- _WHAT IS BEING ASKED_:
Produce a copy of every line in the records that holds the string "Rebajas".
┄┄┄┄┄┄┄┄┄┄┄┄┄┄┄┄┄┄┄┄
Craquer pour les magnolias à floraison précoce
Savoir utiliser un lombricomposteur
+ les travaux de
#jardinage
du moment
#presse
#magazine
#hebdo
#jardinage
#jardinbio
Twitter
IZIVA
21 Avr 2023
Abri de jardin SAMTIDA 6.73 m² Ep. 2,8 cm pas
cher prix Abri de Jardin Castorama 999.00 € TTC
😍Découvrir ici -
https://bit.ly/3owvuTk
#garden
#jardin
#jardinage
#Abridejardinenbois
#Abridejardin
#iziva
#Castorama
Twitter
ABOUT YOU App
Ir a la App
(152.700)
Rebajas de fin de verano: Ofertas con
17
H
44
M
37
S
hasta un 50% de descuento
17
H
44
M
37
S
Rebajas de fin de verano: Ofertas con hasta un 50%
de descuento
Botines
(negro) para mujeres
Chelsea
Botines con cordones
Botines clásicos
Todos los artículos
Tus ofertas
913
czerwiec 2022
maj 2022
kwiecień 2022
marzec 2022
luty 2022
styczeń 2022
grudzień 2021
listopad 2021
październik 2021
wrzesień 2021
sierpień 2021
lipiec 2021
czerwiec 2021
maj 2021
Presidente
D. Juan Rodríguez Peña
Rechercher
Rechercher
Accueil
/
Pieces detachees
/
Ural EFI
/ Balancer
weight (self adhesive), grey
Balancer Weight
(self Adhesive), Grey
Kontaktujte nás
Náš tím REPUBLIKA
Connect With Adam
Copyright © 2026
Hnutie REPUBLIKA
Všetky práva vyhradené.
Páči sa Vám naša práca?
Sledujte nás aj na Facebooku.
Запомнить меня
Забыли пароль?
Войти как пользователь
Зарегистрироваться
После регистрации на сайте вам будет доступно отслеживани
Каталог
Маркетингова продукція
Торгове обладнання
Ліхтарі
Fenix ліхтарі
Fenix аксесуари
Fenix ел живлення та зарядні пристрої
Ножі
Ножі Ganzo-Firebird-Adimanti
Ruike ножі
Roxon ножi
┄┄┄┄┄┄┄┄┄┄┄┄┄┄┄┄┄┄┄┄
- _RESULT OF THE EXERCISE_:
Rebajas de fin de verano: Ofertas con
Rebajas de fin de verano: Ofertas con hasta un 50%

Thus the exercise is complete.